In the rows below, repeat the lines word for word, from the line with "Węglowodany" up to and including the line with "i sercowo-naczyniowego.".

▼

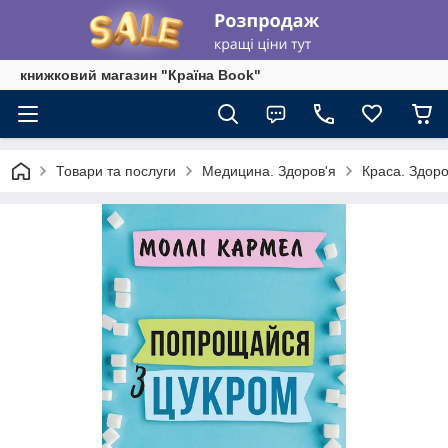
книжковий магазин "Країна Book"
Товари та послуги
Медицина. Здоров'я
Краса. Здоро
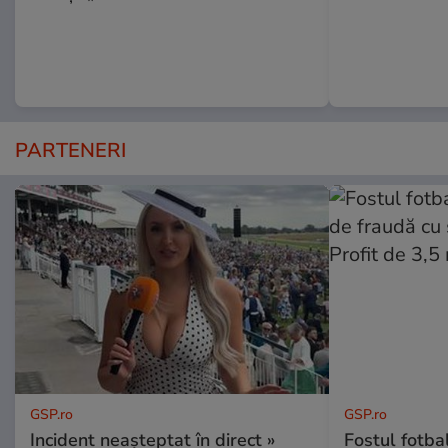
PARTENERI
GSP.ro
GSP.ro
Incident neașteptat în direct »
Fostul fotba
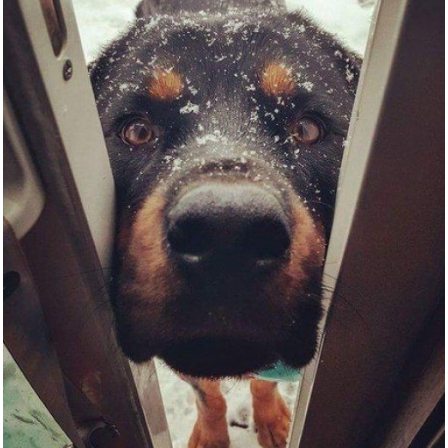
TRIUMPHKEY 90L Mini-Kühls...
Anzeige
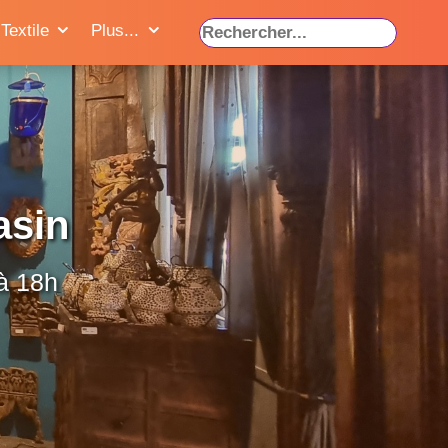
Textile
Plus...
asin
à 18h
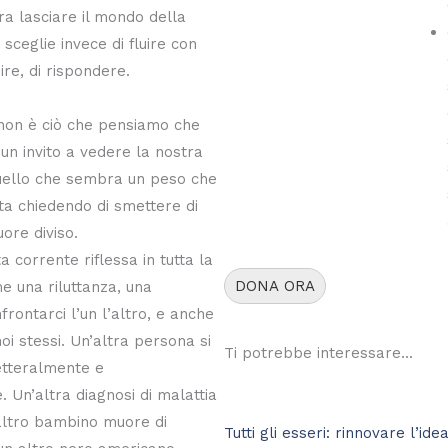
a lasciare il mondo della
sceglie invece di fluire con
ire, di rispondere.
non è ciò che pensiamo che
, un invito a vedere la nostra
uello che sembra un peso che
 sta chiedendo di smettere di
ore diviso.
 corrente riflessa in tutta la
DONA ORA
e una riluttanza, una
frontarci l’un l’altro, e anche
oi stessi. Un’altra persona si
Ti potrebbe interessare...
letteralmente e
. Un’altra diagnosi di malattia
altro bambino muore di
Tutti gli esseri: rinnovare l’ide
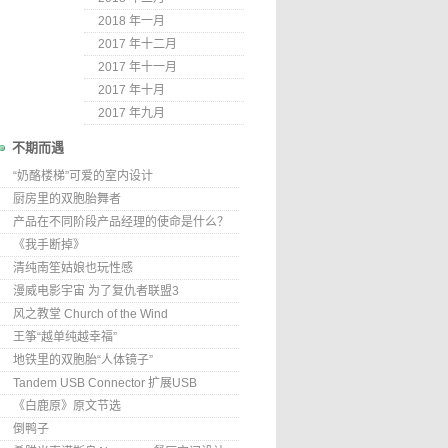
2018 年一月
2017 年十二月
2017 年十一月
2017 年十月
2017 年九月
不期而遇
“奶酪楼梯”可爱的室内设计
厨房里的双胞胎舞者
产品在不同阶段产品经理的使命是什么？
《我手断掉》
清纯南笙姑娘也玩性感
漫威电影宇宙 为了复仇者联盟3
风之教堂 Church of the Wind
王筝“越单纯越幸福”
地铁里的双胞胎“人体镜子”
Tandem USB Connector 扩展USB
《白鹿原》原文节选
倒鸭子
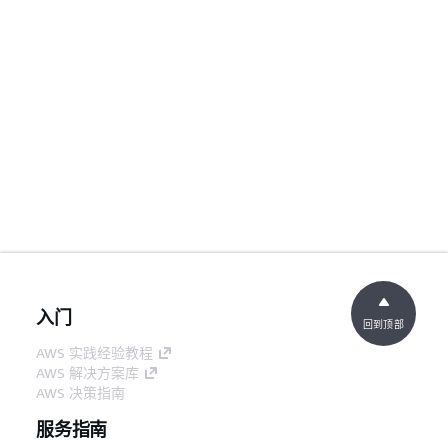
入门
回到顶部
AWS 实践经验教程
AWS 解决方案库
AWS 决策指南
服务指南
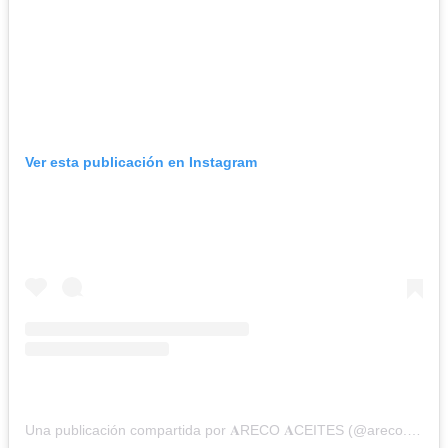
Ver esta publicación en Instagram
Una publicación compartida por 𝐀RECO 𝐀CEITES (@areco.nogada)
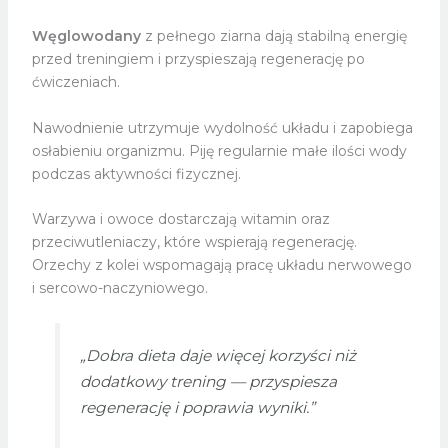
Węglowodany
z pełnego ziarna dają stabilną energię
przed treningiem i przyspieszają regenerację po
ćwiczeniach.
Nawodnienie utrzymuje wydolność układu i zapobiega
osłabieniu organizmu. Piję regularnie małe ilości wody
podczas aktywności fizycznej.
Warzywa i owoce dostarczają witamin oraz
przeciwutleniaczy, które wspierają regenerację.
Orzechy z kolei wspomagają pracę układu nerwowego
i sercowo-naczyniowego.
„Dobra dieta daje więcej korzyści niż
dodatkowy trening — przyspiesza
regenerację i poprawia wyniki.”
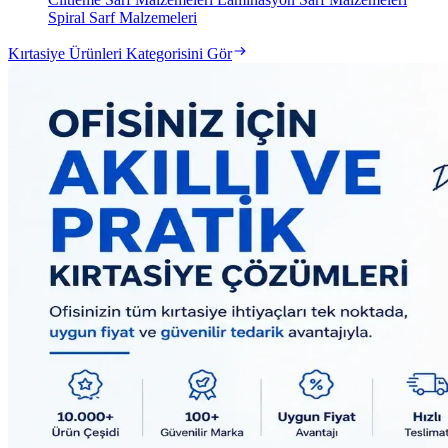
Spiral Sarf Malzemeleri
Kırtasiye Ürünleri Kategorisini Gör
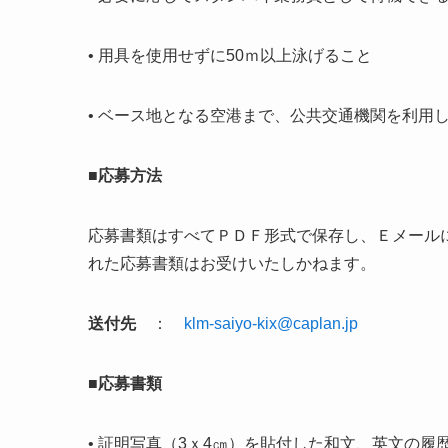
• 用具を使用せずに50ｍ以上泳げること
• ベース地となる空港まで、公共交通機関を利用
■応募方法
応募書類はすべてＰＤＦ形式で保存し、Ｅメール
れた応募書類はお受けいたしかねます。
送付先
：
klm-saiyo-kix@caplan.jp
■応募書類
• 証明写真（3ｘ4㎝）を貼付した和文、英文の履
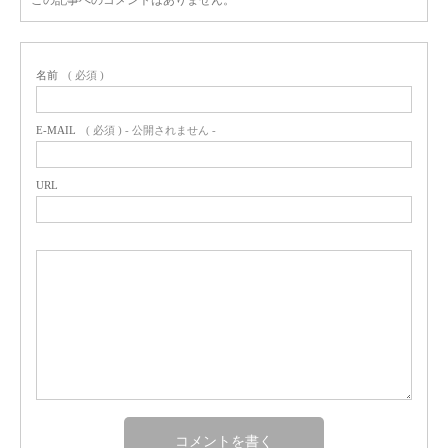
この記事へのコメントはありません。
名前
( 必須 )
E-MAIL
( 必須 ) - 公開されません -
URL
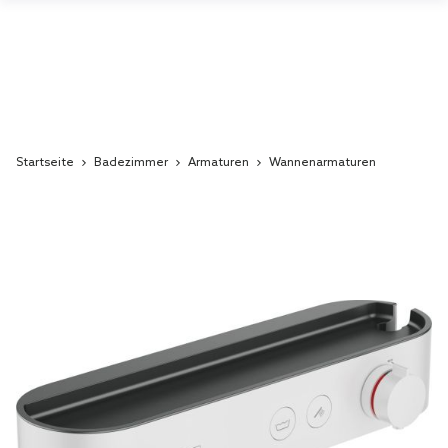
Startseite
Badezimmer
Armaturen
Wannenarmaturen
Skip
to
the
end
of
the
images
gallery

▲
▼

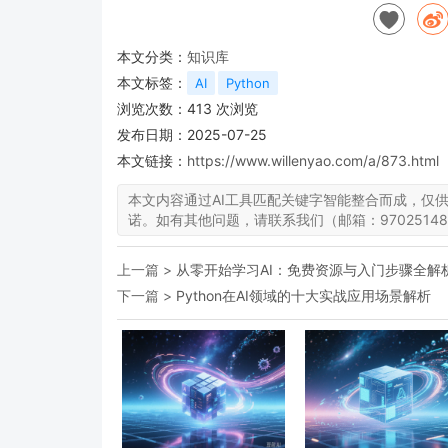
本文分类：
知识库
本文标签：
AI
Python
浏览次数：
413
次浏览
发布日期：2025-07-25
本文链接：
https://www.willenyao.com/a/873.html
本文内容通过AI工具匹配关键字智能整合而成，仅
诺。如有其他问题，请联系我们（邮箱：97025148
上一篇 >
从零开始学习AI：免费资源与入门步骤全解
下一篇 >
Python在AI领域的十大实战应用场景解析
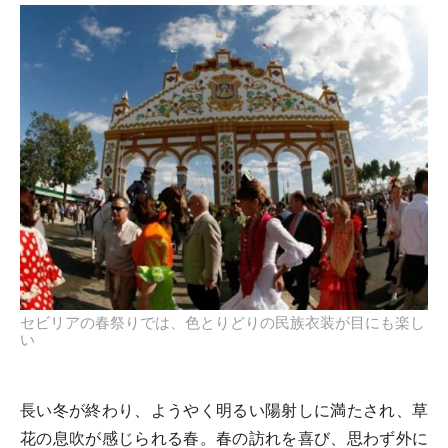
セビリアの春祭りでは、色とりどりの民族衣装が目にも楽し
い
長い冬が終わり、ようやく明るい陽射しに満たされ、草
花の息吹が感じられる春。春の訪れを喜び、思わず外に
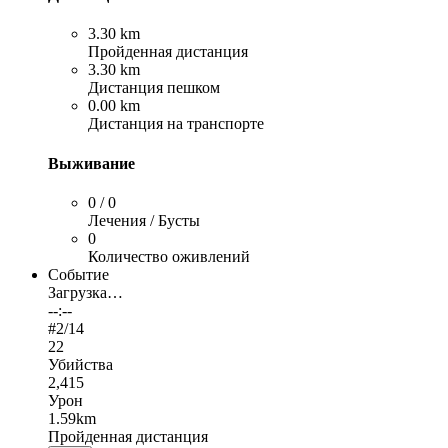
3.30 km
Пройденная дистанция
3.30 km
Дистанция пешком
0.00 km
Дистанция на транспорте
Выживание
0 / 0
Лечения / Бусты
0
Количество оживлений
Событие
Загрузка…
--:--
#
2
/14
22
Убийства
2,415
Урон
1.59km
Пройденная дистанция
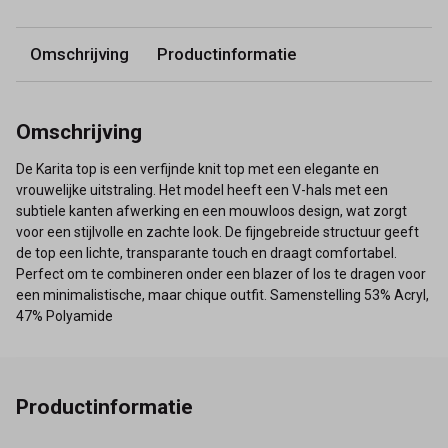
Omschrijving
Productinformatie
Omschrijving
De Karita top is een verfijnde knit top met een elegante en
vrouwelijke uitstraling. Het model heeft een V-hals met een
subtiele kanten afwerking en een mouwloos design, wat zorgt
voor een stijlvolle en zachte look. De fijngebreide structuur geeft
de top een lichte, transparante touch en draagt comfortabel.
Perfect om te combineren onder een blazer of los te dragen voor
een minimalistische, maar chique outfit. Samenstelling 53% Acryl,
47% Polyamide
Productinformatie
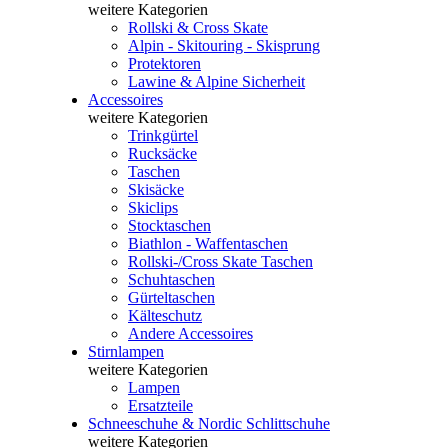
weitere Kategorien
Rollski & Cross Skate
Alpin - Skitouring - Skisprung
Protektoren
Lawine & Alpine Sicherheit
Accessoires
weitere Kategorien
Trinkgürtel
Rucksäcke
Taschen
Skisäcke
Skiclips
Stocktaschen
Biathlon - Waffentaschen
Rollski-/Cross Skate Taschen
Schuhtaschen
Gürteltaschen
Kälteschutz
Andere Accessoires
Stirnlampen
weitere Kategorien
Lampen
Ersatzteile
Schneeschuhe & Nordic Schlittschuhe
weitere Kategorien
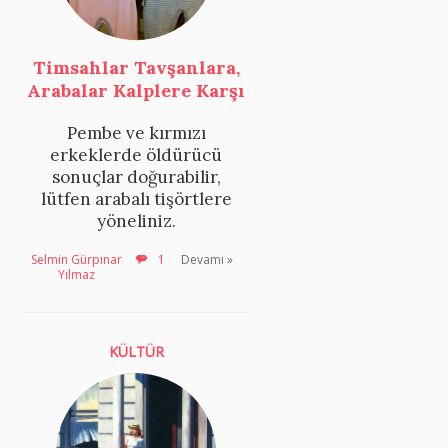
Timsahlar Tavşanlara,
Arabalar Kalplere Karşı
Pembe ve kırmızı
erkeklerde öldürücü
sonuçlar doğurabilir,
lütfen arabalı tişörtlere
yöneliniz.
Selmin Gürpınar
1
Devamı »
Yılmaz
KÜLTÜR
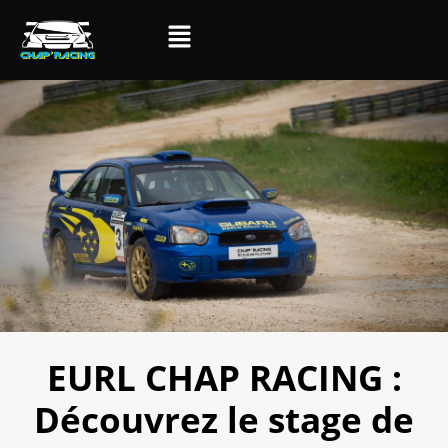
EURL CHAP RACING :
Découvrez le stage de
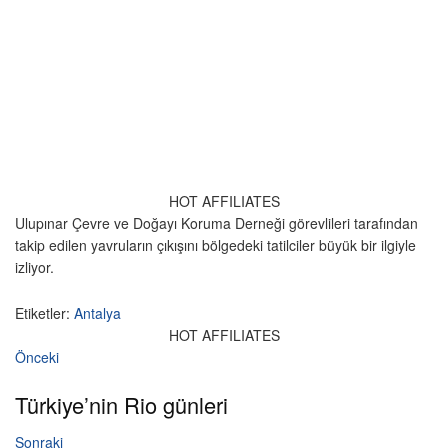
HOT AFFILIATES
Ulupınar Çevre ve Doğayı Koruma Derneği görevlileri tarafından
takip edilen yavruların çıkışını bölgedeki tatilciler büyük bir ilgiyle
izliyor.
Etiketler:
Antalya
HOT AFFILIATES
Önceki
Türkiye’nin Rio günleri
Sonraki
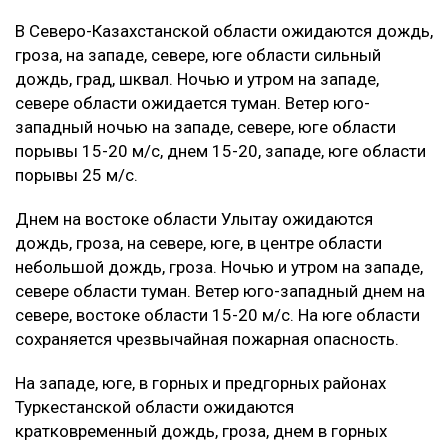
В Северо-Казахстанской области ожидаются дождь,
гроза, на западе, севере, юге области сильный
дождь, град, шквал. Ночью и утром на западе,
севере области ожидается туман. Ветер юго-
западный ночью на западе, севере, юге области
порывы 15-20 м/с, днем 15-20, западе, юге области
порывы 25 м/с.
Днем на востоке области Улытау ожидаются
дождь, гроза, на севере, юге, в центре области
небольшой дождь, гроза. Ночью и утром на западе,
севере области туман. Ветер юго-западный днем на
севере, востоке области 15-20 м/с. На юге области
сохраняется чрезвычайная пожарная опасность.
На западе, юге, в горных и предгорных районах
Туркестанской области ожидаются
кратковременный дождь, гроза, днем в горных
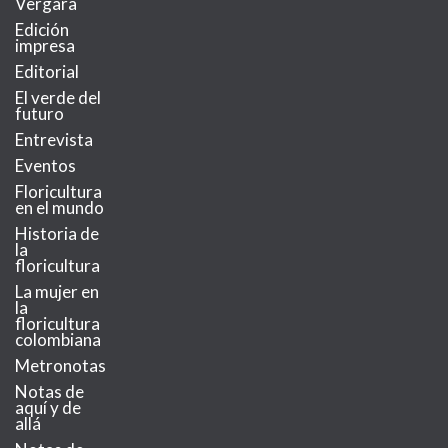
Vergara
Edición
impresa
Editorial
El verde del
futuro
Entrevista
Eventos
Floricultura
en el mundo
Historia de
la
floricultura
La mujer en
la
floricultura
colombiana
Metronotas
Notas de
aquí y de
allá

▲
▼

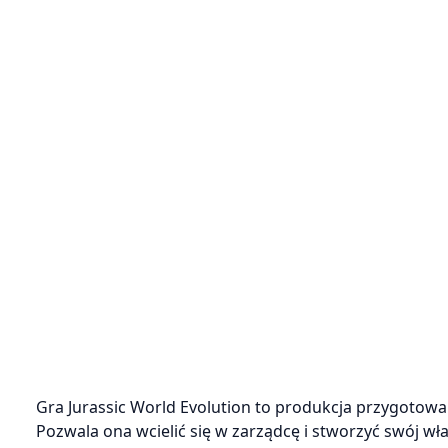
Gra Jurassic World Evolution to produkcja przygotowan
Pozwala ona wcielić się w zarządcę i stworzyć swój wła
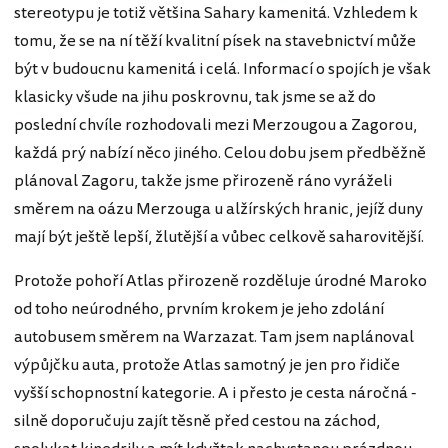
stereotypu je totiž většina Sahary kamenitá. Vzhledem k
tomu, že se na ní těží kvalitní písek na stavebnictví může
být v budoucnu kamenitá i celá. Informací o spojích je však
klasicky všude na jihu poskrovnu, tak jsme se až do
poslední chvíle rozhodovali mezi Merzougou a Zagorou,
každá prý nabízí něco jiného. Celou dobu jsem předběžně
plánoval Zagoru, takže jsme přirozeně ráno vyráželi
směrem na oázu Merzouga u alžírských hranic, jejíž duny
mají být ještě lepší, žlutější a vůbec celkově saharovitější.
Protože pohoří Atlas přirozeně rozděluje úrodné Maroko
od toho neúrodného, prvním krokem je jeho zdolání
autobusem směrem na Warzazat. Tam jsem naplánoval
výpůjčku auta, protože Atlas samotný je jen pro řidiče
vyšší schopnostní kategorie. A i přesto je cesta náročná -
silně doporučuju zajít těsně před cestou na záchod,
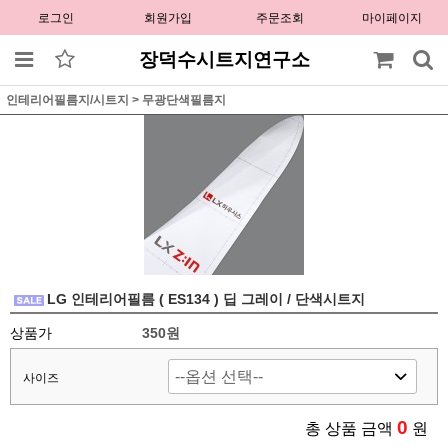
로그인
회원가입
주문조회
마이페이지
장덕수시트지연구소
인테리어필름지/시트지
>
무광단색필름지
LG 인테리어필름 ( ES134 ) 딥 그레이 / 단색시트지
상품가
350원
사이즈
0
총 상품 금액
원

▲

**Answer box**.
Węglowodany
z pełnego ziarna dają stabilną energię
przed treningiem i przyspieszają regenerację po
ćwiczeniach.
Nawodnienie utrzymuje wydolność układu i zapobiega
osłabieniu organizmu. Piję regularnie małe ilości wody
podczas aktywności fizycznej.
Warzywa i owoce dostarczają witamin oraz
przeciwutleniaczy, które wspierają regenerację.
Orzechy z kolei wspomagają pracę układu nerwowego
i sercowo-naczyniowego.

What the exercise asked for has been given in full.